The waterline form controls the boat's trim as it heels. If the boat trims down by the bow as it heels, it is because the waterplane shape at the aft end is more full than the waterplane shape forward. Bow down trim reduces the angle of attack on the keel blade. With smaller angle of attack, the less lift. The less lift, the poorer the windward ability.

If the boat trims up by the bow as it heels, it is because the waterplane shape at the forward end is more full than the waterplane shape aft. Bow up trim increases the angle of attack on the keel blade. With higher angle of attack, the more lift. The more lift, the better the windward ability.

Eric

[Earl Boebert]

You can see the phenomenon Eric describes if you've ever watched one of Ted Houk's "Rip Tide" designs sail. When a gust hits going to windward the boat comes up out of the water like a dolphin and just takes off.

Cheers,

Earl

[fredschmidt]

When God scattered men changing their languages ​​fully achieved their goals, so let's define our understandings:

Waterplane - is only a plan parallel to water surface. A plane is infinite.

Waterlines - a line that is the intersection of the hull form with a water plan

The shape of the hull can be represented by series of parallel' waterlines, such as a mountain is represented in topography by level curves.

Waterlines make sense for us, because they represents the hull form, we need see them in 3D.

Being the waterlines the hull form representative and a chine a device that changes the shape of the hull we speak about waterlines, the curves that represents the hull form being affected by chine.

Lift has severals, rudder, keel and hull even if small. The total lift is the vector sum of all.

I think that the chine immersed change the shape of the hull, so the waterlines, appropriately.

The symmetric hull with chine above DWL when heeled becomes asymmetric like a Hobie Cat hull (adequately asymmetric), improving all hydrodynamically.

Without chine symmetrical hull when heeled become asymmetric but in not so good form.

We see that in this figure. One side of the hull, flat, vertical, and the other shaped, like a hobie cat:

[Mikko Brummer]

Quote:

Originally Posted by daiquiri

I have read the article, and agree with the "Anonymous" reader who has technically explained why a hull is not a good lift-maker. It uses very similar aero/hydroynamic arguments l have used in my previous posts. If you want more "grip" on water then you work on foils (keel, rudder), you don't rely on the hull as lifting surface. It is ABC of aero and hydrodynamics, though I understand that might sound counterintuitive at first glance.
A person not trained in fluid dynamics tend to reason in terms of things he knows from everyday experience - like how sharp skates bite the ice more efficiently than blunt ones, or how a showel easily digs into the earth while a tennis ball doesn't, and so on. Fluids behave differently and sometimes in a less obvious way.

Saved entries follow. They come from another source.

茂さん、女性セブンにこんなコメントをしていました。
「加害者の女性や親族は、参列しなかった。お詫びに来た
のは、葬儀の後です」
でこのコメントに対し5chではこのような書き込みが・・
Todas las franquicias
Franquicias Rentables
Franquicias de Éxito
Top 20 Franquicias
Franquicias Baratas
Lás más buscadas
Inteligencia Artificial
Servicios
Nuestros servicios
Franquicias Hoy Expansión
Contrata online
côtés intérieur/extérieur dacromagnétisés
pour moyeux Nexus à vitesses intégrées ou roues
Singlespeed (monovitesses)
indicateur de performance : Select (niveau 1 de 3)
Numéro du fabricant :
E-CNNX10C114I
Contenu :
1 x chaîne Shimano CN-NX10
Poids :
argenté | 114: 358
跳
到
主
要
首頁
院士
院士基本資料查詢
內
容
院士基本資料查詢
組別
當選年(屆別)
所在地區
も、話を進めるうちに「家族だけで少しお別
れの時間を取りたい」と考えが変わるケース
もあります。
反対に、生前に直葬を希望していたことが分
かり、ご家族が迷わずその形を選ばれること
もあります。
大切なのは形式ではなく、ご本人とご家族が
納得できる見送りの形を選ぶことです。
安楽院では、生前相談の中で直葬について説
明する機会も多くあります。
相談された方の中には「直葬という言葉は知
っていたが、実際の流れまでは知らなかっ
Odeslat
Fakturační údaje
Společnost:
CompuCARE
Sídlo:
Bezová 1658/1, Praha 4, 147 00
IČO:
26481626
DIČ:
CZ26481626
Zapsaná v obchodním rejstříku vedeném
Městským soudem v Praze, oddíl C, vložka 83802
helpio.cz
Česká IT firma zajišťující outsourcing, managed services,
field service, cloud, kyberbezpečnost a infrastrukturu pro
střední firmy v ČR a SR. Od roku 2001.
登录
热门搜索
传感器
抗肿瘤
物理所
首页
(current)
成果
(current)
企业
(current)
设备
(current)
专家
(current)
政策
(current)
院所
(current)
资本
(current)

And I also fully agree with Eric's arguments in the post #24, regarding enhanced volume distribution of a hull with chines in a heeled condition. Very neat post by Mr. Sponberg.

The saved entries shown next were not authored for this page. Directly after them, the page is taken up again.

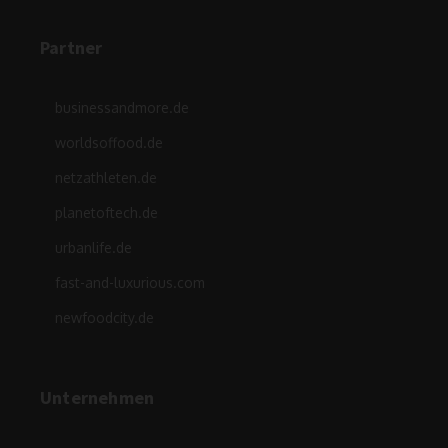
Partner
businessandmore.de
worldsoffood.de
netzathleten.de
planetoftech.de
urbanlife.de
fast-and-luxurious.com
newfoodcity.de
Unternehmen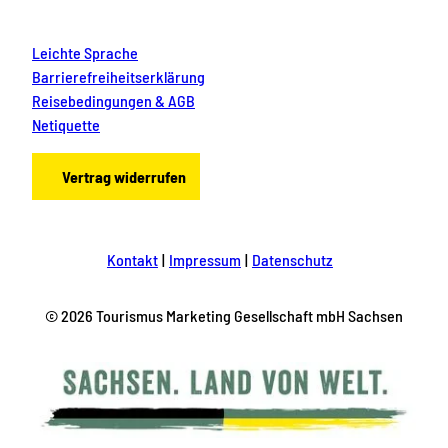
Leichte Sprache
Barrierefreiheitserklärung
Reisebedingungen & AGB
Netiquette
Vertrag widerrufen
Kontakt
Impressum
Datenschutz
© 2026 Tourismus Marketing Gesellschaft mbH Sachsen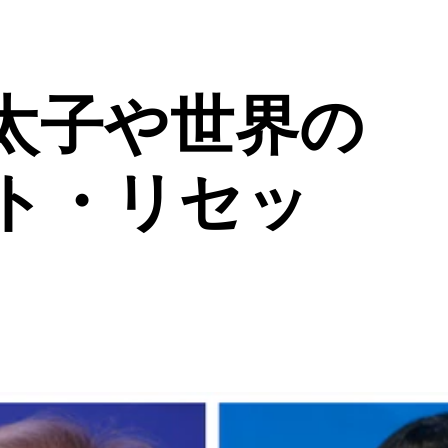
太子や世界の
ト・リセッ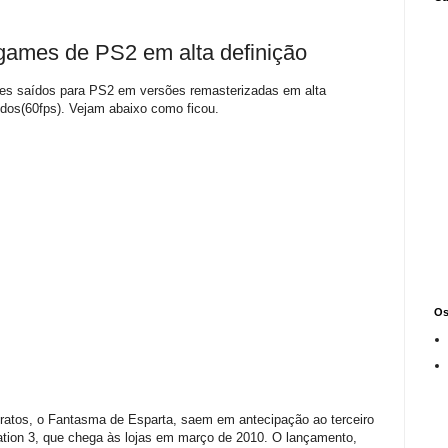
 games de PS2 em alta definição
mes saídos para PS2 em versões remasterizadas em alta
dos(60fps). Vejam abaixo como ficou.
Os
Kratos, o Fantasma de Esparta, saem em antecipação ao terceiro
Station 3, que chega às lojas em março de 2010. O lançamento,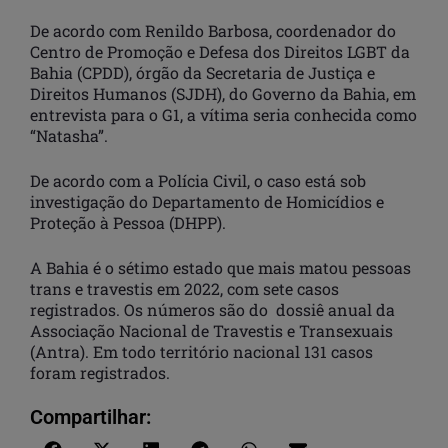
De acordo com Renildo Barbosa, coordenador do
Centro de Promoção e Defesa dos Direitos LGBT da
Bahia (CPDD), órgão da Secretaria de Justiça e
Direitos Humanos (SJDH), do Governo da Bahia, em
entrevista para o G1, a vítima seria conhecida como
“Natasha”.
De acordo com a Polícia Civil, o caso está sob
investigação do Departamento de Homicídios e
Proteção à Pessoa (DHPP).
A Bahia é o sétimo estado que mais matou pessoas
trans e travestis em 2022, com sete casos
registrados. Os números são do dossiê anual da
Associação Nacional de Travestis e Transexuais
(Antra). Em todo território nacional 131 casos
foram registrados.
Compartilhar: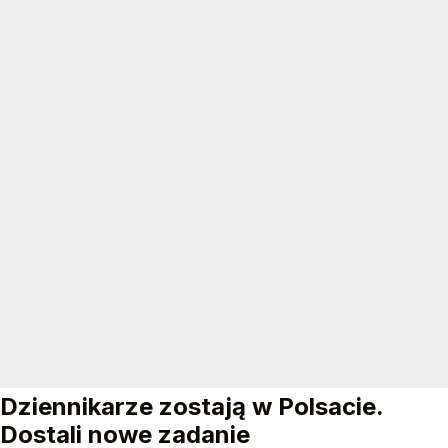
Dziennikarze zostają w Polsacie.
Dostali nowe zadanie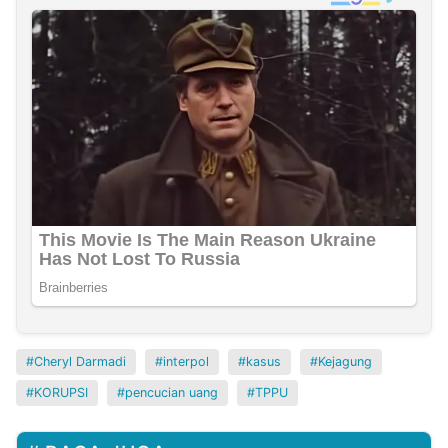
Cheryl Darmadi
interpol
kasus
Kejagung
KORUPSI
pencucian uang
TPPU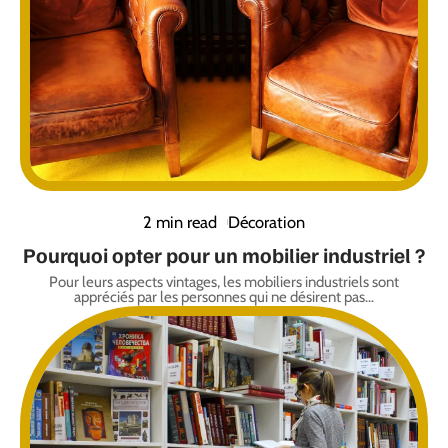
2 min read
Décoration
Pourquoi opter pour un mobilier industriel ?
Pour leurs aspects vintages, les mobiliers industriels sont
appréciés par les personnes qui ne désirent pas
…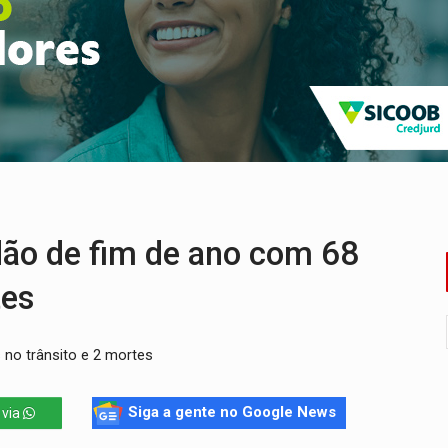
nia Empreendedora segue no Espaço Alternativo com entrada gra
a de Porto Velho pede exoneração do cargo
s e exames especializados durante expedição do SUS
 R$ 8,5 bilhões e RO projeta alta de 8,8%
nuvens no céu de Rondônia – Por Daniel Pereira
adão de fim de ano com 68
tes
s no trânsito e 2 mortes
Siga a gente no Google News
 via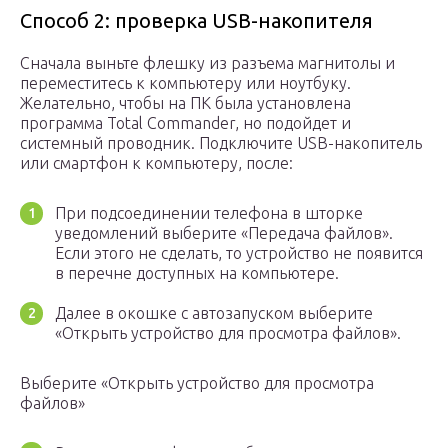
Способ 2: проверка USB-накопителя
Сначала выньте флешку из разъема магнитолы и
переместитесь к компьютеру или ноутбуку.
Желательно, чтобы на ПК была установлена
программа Total Commander, но подойдет и
системный проводник. Подключите USB-накопитель
или смартфон к компьютеру, после:
При подсоединении телефона в шторке
уведомлений выберите «Передача файлов».
Если этого не сделать, то устройство не появится
в перечне доступных на компьютере.
Далее в окошке с автозапуском выберите
«Открыть устройство для просмотра файлов».
Выберите «Открыть устройство для просмотра
файлов»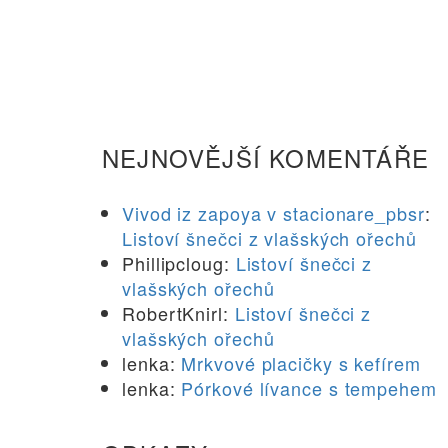
NEJNOVĚJŠÍ KOMENTÁŘE
Vivod iz zapoya v stacionare_pbsr
:
Listoví šnečci z vlašských ořechů
Phillipcloug
:
Listoví šnečci z
vlašských ořechů
RobertKnirl
:
Listoví šnečci z
vlašských ořechů
lenka
:
Mrkvové placičky s kefírem
lenka
:
Pórkové lívance s tempehem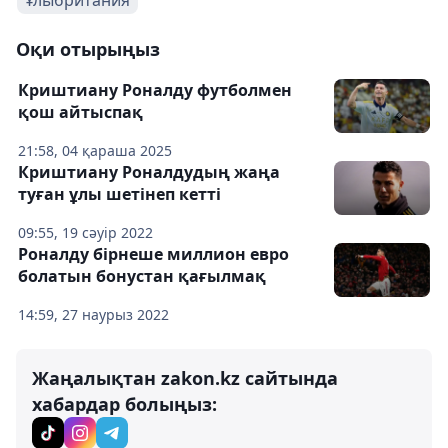
Оқи отырыңыз
Криштиану Роналду футболмен
қош айтыспақ
21:58, 04 қараша 2025
Криштиану Роналдудың жаңа
туған ұлы шетінеп кетті
09:55, 19 сәуір 2022
Роналду бірнеше миллион евро
болатын бонустан қағылмақ
14:59, 27 наурыз 2022
Жаңалықтан zakon.kz сайтында
хабардар болыңыз:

I tend to disagree - the hull is not insignificant as a lift producer. Look at my post #43 in the wing keel-bulb keel thread From winged keel to bulb keel. In the simulation, the hull produces one third of the side force, or half that of the keel (rudder lift excluded). It's mostly due to the keel/hull lift transfer, as can be seen from the numbers when the keel fin is omitted. As for the drag, look at the numbers with and without the fin, it only rises about 15% while the lift is doubled when the fin is under the hull. But of course, this is just a simulation, and not even very complete as such, since the free surface effects are neglected.

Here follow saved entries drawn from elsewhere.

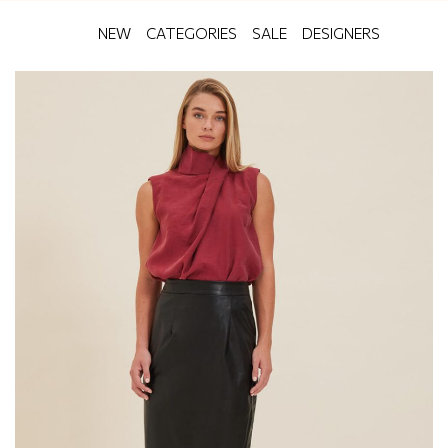
NEW
CATEGORIES
SALE
DESIGNERS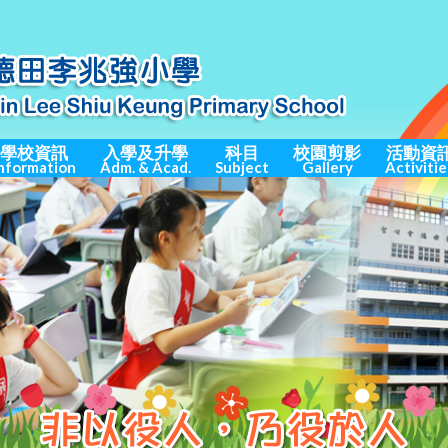
學校資訊
入學及升學
科目
校園剪影
活動資
nformation
Adm. & Acad.
Subject
Gallery
Activitie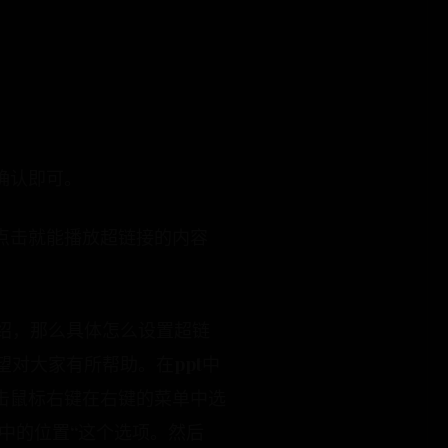
确认即可。
点击就能播放超链接的内容
介绍，那么具体怎么设置超链
望对大家有所帮助。在ppt中
击鼠标右键在右键的菜单中选
中的位置“这个选项。然后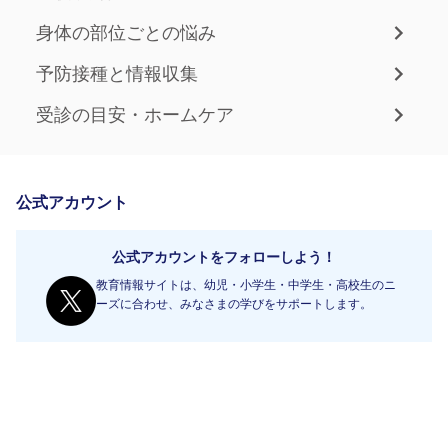
身体の部位ごとの悩み
予防接種と情報収集
受診の目安・ホームケア
公式アカウント
公式アカウントをフォローしよう！
教育情報サイトは、幼児・小学生・中学生・高校生のニ
ーズに合わせ、みなさまの学びをサポートします。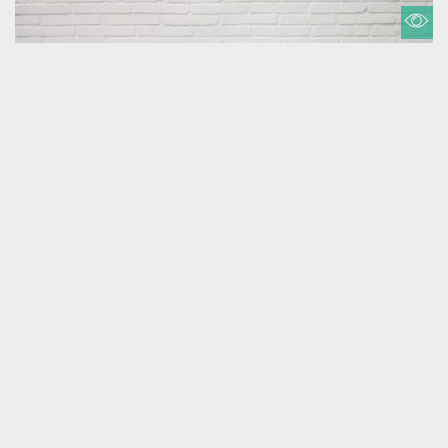
NASZA ROCZNICA - ZESTAW DWÓCH
(365 opinii)
PODUSZEK DEKORACYJNYCH
139,99 zł
Dostawa na poniedziałek u Ciebie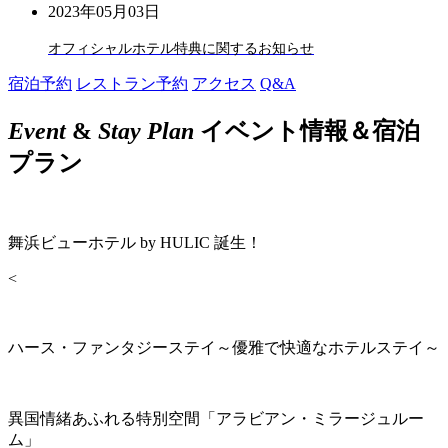
2023年05月03日
オフィシャルホテル特典に関するお知らせ
宿泊予約
レストラン予約
アクセス
Q&A
Event
&
Stay Plan
イベント情報＆宿泊
プラン
舞浜ビューホテル by HULIC 誕生！
<
ハース・ファンタジーステイ～優雅で快適なホテルステイ～
異国情緒あふれる特別空間「アラビアン・ミラージュルー
ム」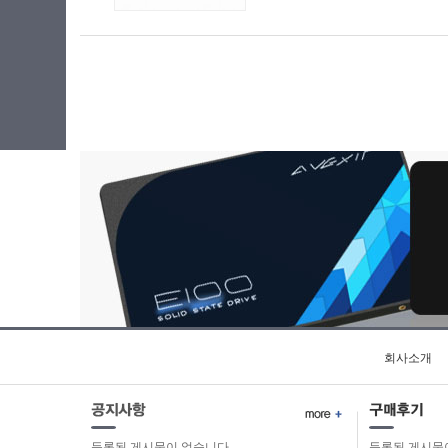
회사소개
등록된 게시물이 없습니다.
등록된 게시물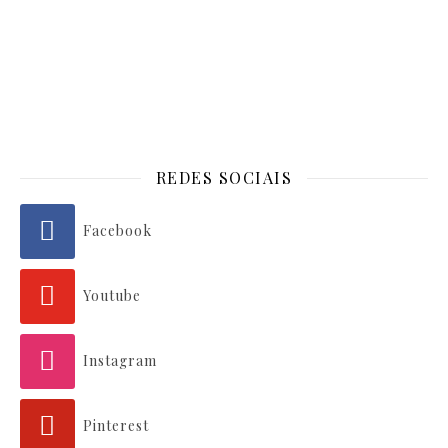
REDES SOCIAIS
Facebook
Youtube
Instagram
Pinterest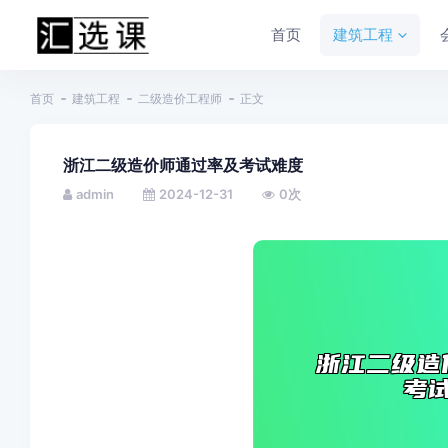
首页
建筑工程
首页
建筑工程
二级造价工程师
正文
浙江二级造价师通过率及考试难度
admin
2024-12-31
0
次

Including the free surface effects could make the hull even more signicant, or at least more efficient... As the boat is heeled, the keel root gets close to the surface and makes a wave. So there is a lift induced wavemaking drag, both for the keel fin and the hull. Here, the hull is at a much better position than the keel fin: For wavemaking, the Froude number gets significant, and the long hull has a much, much smaller Fn than (especially a narrow) keel fin. Thus, the hull may not be at all that inefficient in its lift production. You may also want to read the post #76 in the same thread.